787K Revenue approval of PRSA products.
(1) Subject to subsection (2) and to sections 787H and 787L, the Revenue Commissioners shall not approve, for the purposes of section 94(3) of the Pensions Act, 1990, a PRSA product (within the meaning of Part X of that Act) unless it appears to them to satisfy the following conditions—
(a) that the arrangements in respect of that product will be entered into by an individual with a person lawfully carrying on in the State the business of a PRSA provider,
(b) that it includes provision securing that no annuity payable under it shall be capable in whole or in part of surrender, commutation or assignment, and
(c) that it does not—
(i) provide for the payment of any sum or the making available of PRSA assets, by that person during the life of the individual of any sum except—
(I) sums payable by means of annuity to the individual,
(II) a sum payable without deduction of tax by way of lump sum, in accordance with section 787G(3)(a),
(III) assets transferred to an approved retirement fund or to an approved minimum retirement fund, in accordance with section 787H(1), or
(IV) assets made available to the PRSA contributor by the PRSA administrator, where the PRSA administrator retains such assets as would be required to be transferred to an approved minimum retirement fund if the PRSA contributor opted in accordance with section 787H(1),
(ii) provide for the annuity or other sums payable to the individual to commence or for assets to be made available to the individual before the individual attains the age of 60 years or after he or she attains the age of 75 years,
(iii) provide for the payment by that person of any other sums except sums payable by means of annuity to the individual’s
>widow or widower< and any sums which, in the event of no annuity or other benefits becoming payable either to the individual or to a widow or widower, are payable to the individual’s personal representatives by way of transfer of the PRSA assets to the estate of the PRSA contributor,
(iv) provide for the annuity, if any, payable to a
>widow or widower< of the individual to be of a greater annual amount than that paid or payable to the individual, or
(v) provide for the payment of any annuity otherwise than for the life of the annuitant.

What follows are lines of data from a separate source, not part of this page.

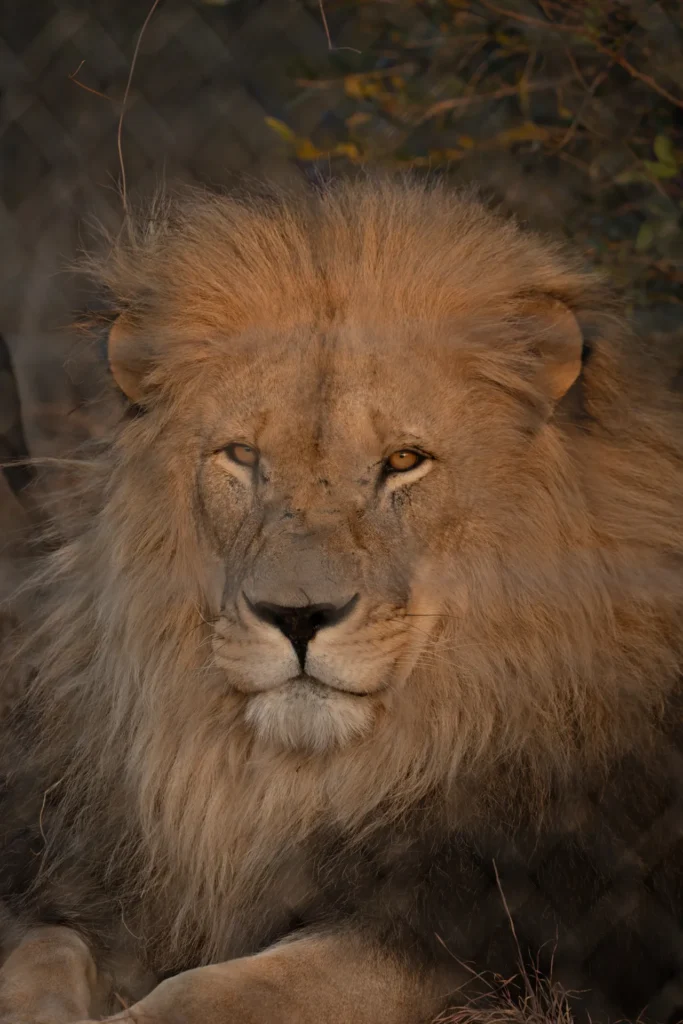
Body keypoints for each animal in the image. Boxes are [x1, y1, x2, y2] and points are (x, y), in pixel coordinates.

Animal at [0, 177, 682, 1024]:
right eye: (241, 456)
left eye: (403, 461)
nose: (297, 618)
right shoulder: (112, 891)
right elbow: (40, 951)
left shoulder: (470, 934)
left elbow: (214, 993)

(2) The Revenue Commissioners may, if they think fit and subject to any conditions they think proper to attach to the approval under section 94 of the Pensions Act, 1990, approve, for the purposes of section 94(3) of that Act, a product otherwise satisfying the conditions referred to in subsection (1), notwithstanding that the product provides for one or more of the following matters—
(a) the payment to the individual of an annuity or other sums or the making available of assets of the PRSA to the individual commencing before he or she attains the age of 60 years, where the annuity or other sums are payable on the individual becoming permanently incapable through infirmity of mind or body of carrying on his or her own occupation or any occupation of a similar nature for which he or she is trained or fitted,
(b) in the case of an individual being an employee, the payment to the individual of an annuity or other sums or the making available of assets of the PRSA to the individual commencing on retirement at age 50 or over,
(c) where the individual’s occupation is one in which persons customarily retire before attaining the age of 60 years, the payment of the annuity or other sums to commence or the making available of assets of the PRSA to commence before the individual attains that age (but not before he or she attains the age of 50 years),
(d) the annuity payable to any person to continue for a term certain (not exceeding 10 years) notwithstanding his or her death within that term, or the annuity payable to any person to terminate, or be suspended,
>on marriage (or remarriage)< or in other circumstances,
(e) in the case of an annuity which is to continue for a term certain, the annuity to be assignable by will and, in the event of any person dying entitled to the annuity, the annuity to be assignable by his or her personal representatives in the distribution of the estate so as to give effect to a testamentary disposition, or to the rights of those entitled on intestacy or to an appropriation of the annuity to a legacy or to a share or interest in the estate.
(3) Where, having regard to the provisions of this Chapter, the Revenue Commissioners are, at any time, of the opinion that approval of a product under section 94 of the Pensions Act, 1990, ought to be withdrawn they shall give notice in writing to the Pensions Board of that opinion and such a notice shall specify the grounds on which they formed that opinion.
(4) Where approval of a product is withdrawn pursuant to section 97 of the Pensions Act, 1990, there shall be made such assessments or amendment of assessments as may be appropriate for the purpose of withdrawing any relief given under this Chapter consequent on the grant of the approval.